Most of a program's execution occurs within the P6 package. This means:

- -All of the CPU-cache traffic runs at full core speed on a private 64bit bus, which includes error checking and correction (ECC).
- -L2 cache misses leave the P6 package on the 64bit external bus (with ECC). This bus runs at 1/2, 1/3 or 1/4 of the core speed depending upon the system design.
- -External bus includes MESI protocol and multi-master arbitration; no other components are needed to support 4 interconnected P6 processors. This capability has been called 'glue-less MP'. Multiple CPUs communicate using MPS protocol on an APIC interconnect bus.
- -External bus utilization is low even on benchmarks that miss the cache a lot. This means that there is 'spare' bus bandwidth to add more processors or I/O.

# Why the P6 is Good at TPS

| TPS characteristics                 | P6 attributes                                                                                                   |
|-------------------------------------|-----------------------------------------------------------------------------------------------------------------|
| Integer Performance starved         | High SPECint92 figures                                                                                          |
| I/O Hungry                          | High bandwidth transaction-oriented bus allows code/data fetch to continue while waiting for I/O                |
| Large data set                      | 4 Mbyte data pages, Non blocking data access hide the latency of cache misses                                   |
| Poor code locality                  | 4 Mbyte code pages. Large on chip 4 way set associative L2 cache.                                               |
| Code with frequently taken branches | Large BTB and Adaptive Branch Prediction, with the static branch predictor as a backup. Large on chip L2 cache. |
| Instruction level parallelism small | Dynamic Execution exposes more parallelism across multiple basic blocks                                         |

The P6 is particularly good at transaction processing due to it's new micro-architecture.
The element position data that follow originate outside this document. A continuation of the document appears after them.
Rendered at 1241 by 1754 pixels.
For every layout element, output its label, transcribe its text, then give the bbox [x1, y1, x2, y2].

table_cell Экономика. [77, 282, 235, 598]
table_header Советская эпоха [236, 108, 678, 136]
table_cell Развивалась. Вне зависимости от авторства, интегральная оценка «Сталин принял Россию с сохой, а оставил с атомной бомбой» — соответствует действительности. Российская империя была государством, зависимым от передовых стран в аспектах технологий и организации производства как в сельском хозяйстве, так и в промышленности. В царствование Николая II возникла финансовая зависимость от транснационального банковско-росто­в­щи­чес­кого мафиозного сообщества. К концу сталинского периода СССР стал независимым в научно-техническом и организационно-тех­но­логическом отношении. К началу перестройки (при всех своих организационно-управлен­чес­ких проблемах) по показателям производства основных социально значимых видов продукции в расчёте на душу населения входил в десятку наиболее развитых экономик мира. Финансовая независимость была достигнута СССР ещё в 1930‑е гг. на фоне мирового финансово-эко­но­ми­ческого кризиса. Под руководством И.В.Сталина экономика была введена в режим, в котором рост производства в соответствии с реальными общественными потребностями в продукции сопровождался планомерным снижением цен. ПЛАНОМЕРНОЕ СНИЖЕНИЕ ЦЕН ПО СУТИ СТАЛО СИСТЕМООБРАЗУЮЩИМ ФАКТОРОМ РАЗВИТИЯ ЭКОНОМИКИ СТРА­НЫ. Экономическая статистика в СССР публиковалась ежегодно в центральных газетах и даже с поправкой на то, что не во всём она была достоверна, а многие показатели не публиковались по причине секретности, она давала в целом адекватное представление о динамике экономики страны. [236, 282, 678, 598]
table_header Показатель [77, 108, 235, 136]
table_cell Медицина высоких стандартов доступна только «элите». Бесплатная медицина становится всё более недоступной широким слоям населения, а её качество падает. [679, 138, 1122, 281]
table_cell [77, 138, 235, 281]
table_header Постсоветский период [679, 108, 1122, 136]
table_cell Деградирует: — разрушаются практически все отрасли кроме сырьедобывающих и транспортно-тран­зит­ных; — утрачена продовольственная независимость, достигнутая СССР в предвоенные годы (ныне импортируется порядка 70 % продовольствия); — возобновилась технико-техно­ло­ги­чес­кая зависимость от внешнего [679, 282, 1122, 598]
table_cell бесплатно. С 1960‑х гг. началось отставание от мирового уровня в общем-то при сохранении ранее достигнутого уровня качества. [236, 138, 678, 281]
And this hardware (i.e., CPU and bus) scales very well to 4 P6s.

(TPS = Transactions per second.)



The P6's chipset was designed alongside the P6.
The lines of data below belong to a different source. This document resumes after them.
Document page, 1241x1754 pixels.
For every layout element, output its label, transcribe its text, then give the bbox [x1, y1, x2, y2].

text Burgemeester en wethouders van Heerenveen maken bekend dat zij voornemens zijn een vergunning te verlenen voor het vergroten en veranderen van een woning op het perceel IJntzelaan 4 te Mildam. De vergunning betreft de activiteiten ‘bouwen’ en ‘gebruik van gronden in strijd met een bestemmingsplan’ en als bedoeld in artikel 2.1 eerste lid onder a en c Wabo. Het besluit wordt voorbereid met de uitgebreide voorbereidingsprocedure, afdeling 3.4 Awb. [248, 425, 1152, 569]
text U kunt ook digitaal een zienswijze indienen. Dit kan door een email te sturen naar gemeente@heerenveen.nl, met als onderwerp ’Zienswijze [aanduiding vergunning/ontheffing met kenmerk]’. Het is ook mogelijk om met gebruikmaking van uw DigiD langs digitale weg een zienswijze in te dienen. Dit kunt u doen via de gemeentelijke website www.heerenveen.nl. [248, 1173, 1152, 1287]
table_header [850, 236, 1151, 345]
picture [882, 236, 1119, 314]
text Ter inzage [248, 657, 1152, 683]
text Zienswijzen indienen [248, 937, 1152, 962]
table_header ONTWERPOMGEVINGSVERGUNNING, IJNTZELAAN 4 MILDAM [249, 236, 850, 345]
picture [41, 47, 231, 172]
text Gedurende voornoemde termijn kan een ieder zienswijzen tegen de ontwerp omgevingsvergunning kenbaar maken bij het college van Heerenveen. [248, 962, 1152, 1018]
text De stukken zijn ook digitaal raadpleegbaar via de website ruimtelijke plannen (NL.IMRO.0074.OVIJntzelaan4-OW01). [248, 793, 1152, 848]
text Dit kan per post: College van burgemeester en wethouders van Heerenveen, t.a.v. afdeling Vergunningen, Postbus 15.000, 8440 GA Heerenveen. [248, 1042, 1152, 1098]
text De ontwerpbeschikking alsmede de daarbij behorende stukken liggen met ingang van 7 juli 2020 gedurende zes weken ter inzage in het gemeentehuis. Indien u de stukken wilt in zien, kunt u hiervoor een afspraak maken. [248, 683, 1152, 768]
The chipset consists of a single chip interface to the PCI bus (PB = PCI Bridge) and a high performance memory subsystem controller (MC = Memory Controller).
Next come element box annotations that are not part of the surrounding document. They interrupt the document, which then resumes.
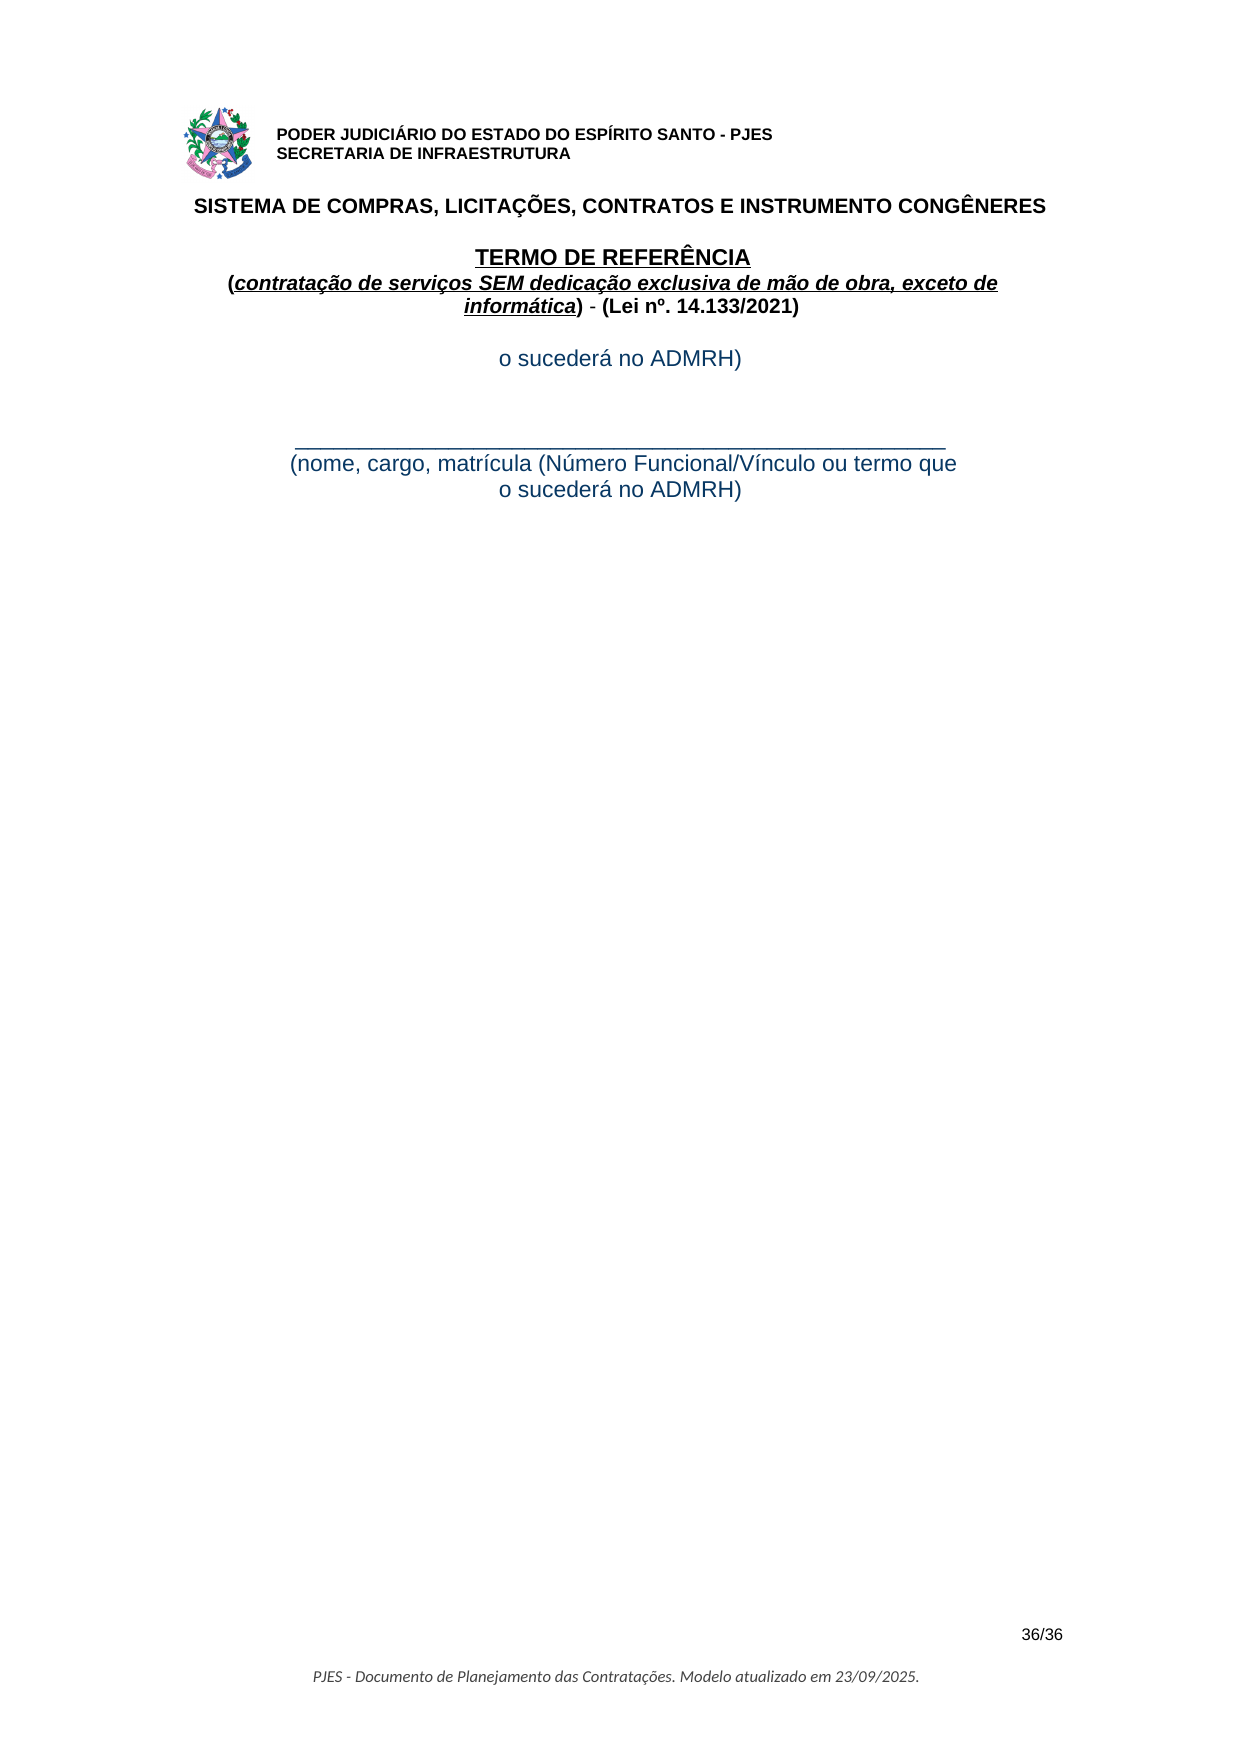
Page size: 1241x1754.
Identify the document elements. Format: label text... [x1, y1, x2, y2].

picture [181, 105, 255, 183]
text o sucederá no ADMRH) [177, 476, 1063, 503]
text o sucederá no ADMRH) [177, 345, 1063, 371]
text ___________________________________________________ [177, 424, 1063, 450]
text (nome, cargo, matrícula (Número Funcional/Vínculo ou termo que [177, 450, 1063, 476]
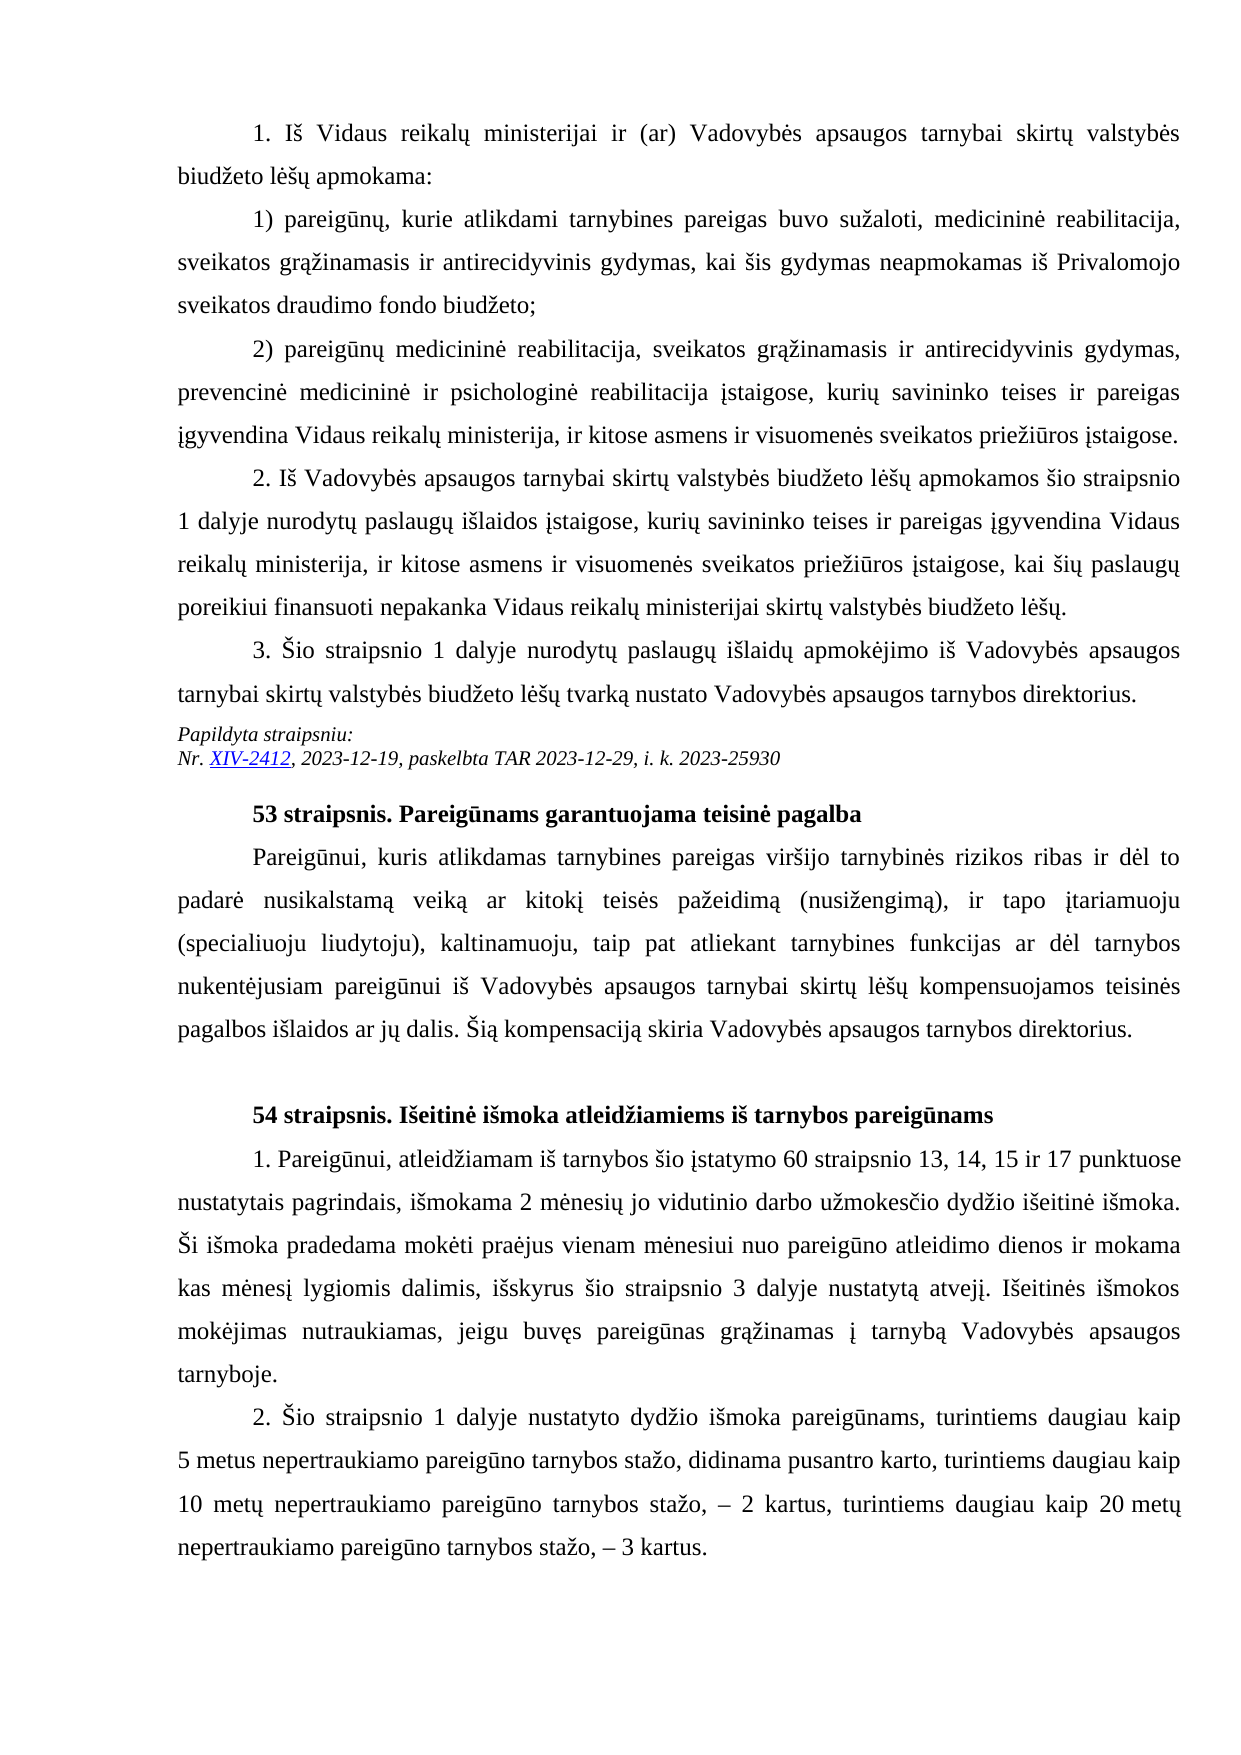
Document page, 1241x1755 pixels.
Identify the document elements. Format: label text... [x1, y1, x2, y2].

The MC is implemented as a Data Path, Data Controller and four Memory Interface Controllers which enable 4-way interleaving.

### P6-based Servers are SCALEABLE

- Integrate CPU-cache-bus complex in a single package
  - Ease of upgrade, performance, reliability
- The CPU bus becomes a system bus
  - Imagine a packet switch connecting CPUs, I/O, & memory
- Chipset partitioning allows independent scaling of I/O and memory
  - Suitable for a wide range of system implementations



The P6 chipset is designed to allow independent scaling of CPU, memory and I/O.



The platform design goal of SCALABILITY is well-served with the P6 and chipset implementation.

Key features are shown above.

(Note that MC and MIC components DO NOT stack -- They are shown this way for clarity.)



A key design objective of the P6 and its chipset was to include the features required as a foundation for reliable system design.



The software interface to these hardware features is DMI.

### **P6 Delivers for Servers**

- Performance
- Reliability
- Scalability
- Manageability

In sum, the P6 design has always sought to address the unique needs of server applications. The P6 architecture delivers great server performance, includes new reliability features, facilitates scalability, and fits with efforts to improve systems management.